Zeryan olmak, dağlarda, zindanlarda, şehirlerde ve meydanlarda direnerek tüm sömürgeci kaleleri yıkmaktır. Yıkıyordu sömürgelerin bütün kalelerini birer birer.
Özgürlüğün tohumlarını ekiyordu Kürdistan’ın sokaklarına, evlerine, alanlarına, şehirlerine. Yürüyordu Beritanların, Zilanların, Saraların, Berivanların, Rukenlerin, Asyaların sesi oluyordu.Sonra Mazlum’laşıyordu direniş kokan Amed Zindanlarında. Mazlumlar, Kemaller, Hayriler, Ferhatlar, Agitler ve Mehmet Tunç’un sesi olup ” Teslim olmayacağız kalan insanların bizimle gurur duymaları lazım. “Biz şehit düşeceğiz ama diz çökmeyeceğiz bizi unutmayın bu halk kazanacak” sözleriyle yankılanıyordu Kürdistanın dört bir parçasında.

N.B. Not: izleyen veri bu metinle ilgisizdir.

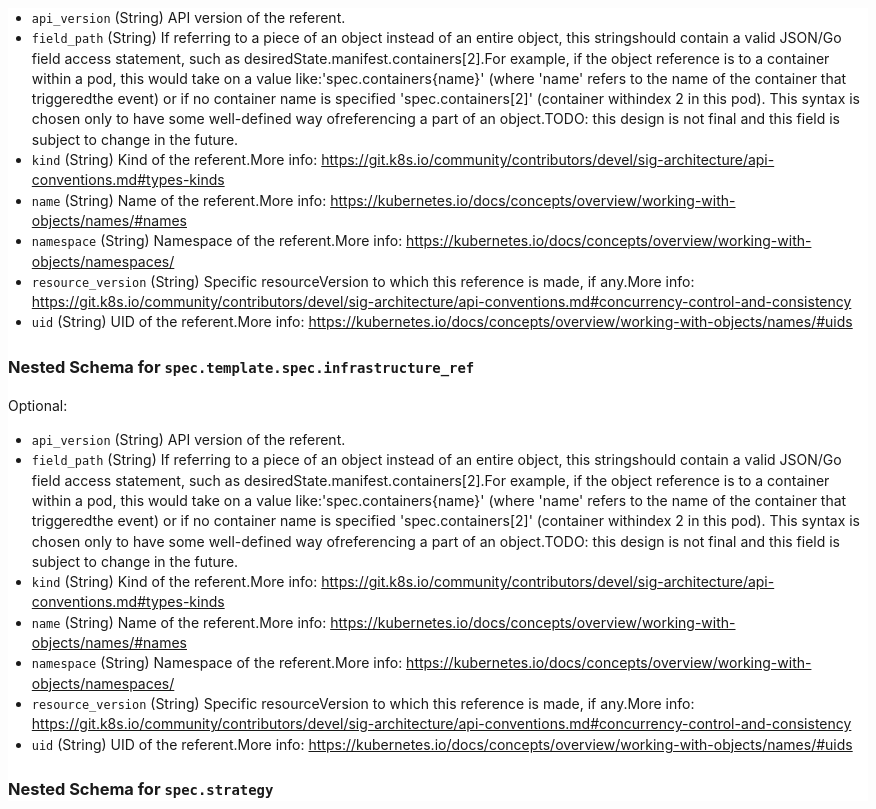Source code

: - `api_version` (String) API version of the referent.
- `field_path` (String) If referring to a piece of an object instead of an entire object, this stringshould contain a valid JSON/Go field access statement, such as desiredState.manifest.containers[2].For example, if the object reference is to a container within a pod, this would take on a value like:'spec.containers{name}' (where 'name' refers to the name of the container that triggeredthe event) or if no container name is specified 'spec.containers[2]' (container withindex 2 in this pod). This syntax is chosen only to have some well-defined way ofreferencing a part of an object.TODO: this design is not final and this field is subject to change in the future.
- `kind` (String) Kind of the referent.More info: https://git.k8s.io/community/contributors/devel/sig-architecture/api-conventions.md#types-kinds
- `name` (String) Name of the referent.More info: https://kubernetes.io/docs/concepts/overview/working-with-objects/names/#names
- `namespace` (String) Namespace of the referent.More info: https://kubernetes.io/docs/concepts/overview/working-with-objects/namespaces/
- `resource_version` (String) Specific resourceVersion to which this reference is made, if any.More info: https://git.k8s.io/community/contributors/devel/sig-architecture/api-conventions.md#concurrency-control-and-consistency
- `uid` (String) UID of the referent.More info: https://kubernetes.io/docs/concepts/overview/working-with-objects/names/#uids



<a id="nestedatt--spec--template--spec--infrastructure_ref"></a>
### Nested Schema for `spec.template.spec.infrastructure_ref`

Optional:

- `api_version` (String) API version of the referent.
- `field_path` (String) If referring to a piece of an object instead of an entire object, this stringshould contain a valid JSON/Go field access statement, such as desiredState.manifest.containers[2].For example, if the object reference is to a container within a pod, this would take on a value like:'spec.containers{name}' (where 'name' refers to the name of the container that triggeredthe event) or if no container name is specified 'spec.containers[2]' (container withindex 2 in this pod). This syntax is chosen only to have some well-defined way ofreferencing a part of an object.TODO: this design is not final and this field is subject to change in the future.
- `kind` (String) Kind of the referent.More info: https://git.k8s.io/community/contributors/devel/sig-architecture/api-conventions.md#types-kinds
- `name` (String) Name of the referent.More info: https://kubernetes.io/docs/concepts/overview/working-with-objects/names/#names
- `namespace` (String) Namespace of the referent.More info: https://kubernetes.io/docs/concepts/overview/working-with-objects/namespaces/
- `resource_version` (String) Specific resourceVersion to which this reference is made, if any.More info: https://git.k8s.io/community/contributors/devel/sig-architecture/api-conventions.md#concurrency-control-and-consistency
- `uid` (String) UID of the referent.More info: https://kubernetes.io/docs/concepts/overview/working-with-objects/names/#uids




<a id="nestedatt--spec--strategy"></a>
### Nested Schema for `spec.strategy`
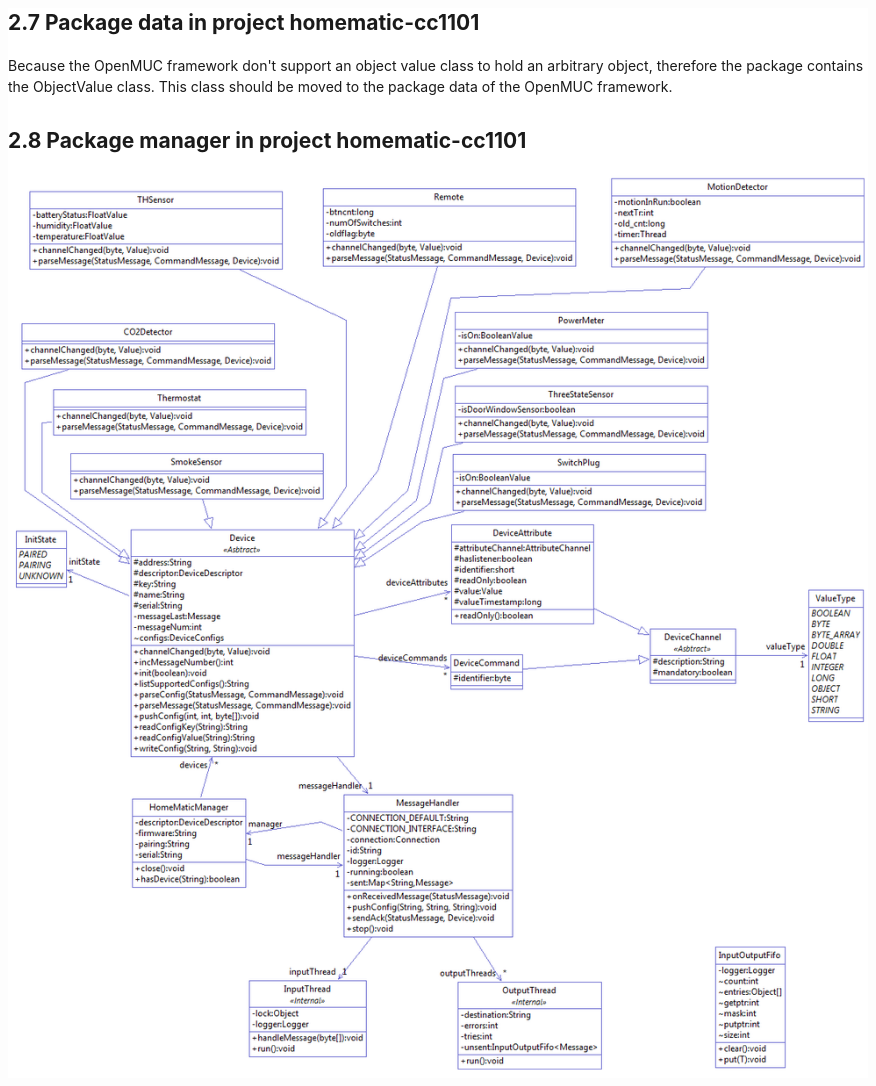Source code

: ## 2.7 Package data in project homematic-cc1101

Because the OpenMUC framework don't support an object value class to hold an arbitrary object, therefore the package contains the ObjectValue class. This class should be moved to the package data of the OpenMUC framework.

## 2.8 Package manager in project homematic-cc1101

![class diagram manager](img/dev/manager.png)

Amed Surlarında Çiyagerleşerek ”Ne olursa olsun son muhteşem olacak!” sesi oluyordu Zeryan. Var olmanın adı olmuştu.
Var olmak var etmenin adı olan Zeryan’ın direnişi özgür ve onurlu geleceğin sembolüydü artık.
Zeryanların izinden yürümek Kürdistan’ı Sömürge ve soykırımcılardan kurtarmak demektır. Zeryanların izinde yürümek faşizmin kalelerini parçalamaktır.
Kadının kendini direnişler alanlarında yeniden var etmenin adıdır. Özgür kadını yaratmanın adıdır Zeryan.
Kadının özüne kavuştuğu anın çığlığıdır.
Teslimiyete ve ihanete karşı direnişin çığlığı olmaktır. Şimdi tam da Çiyagerleşmenin, Zeryanlaşmanın zamanıdır.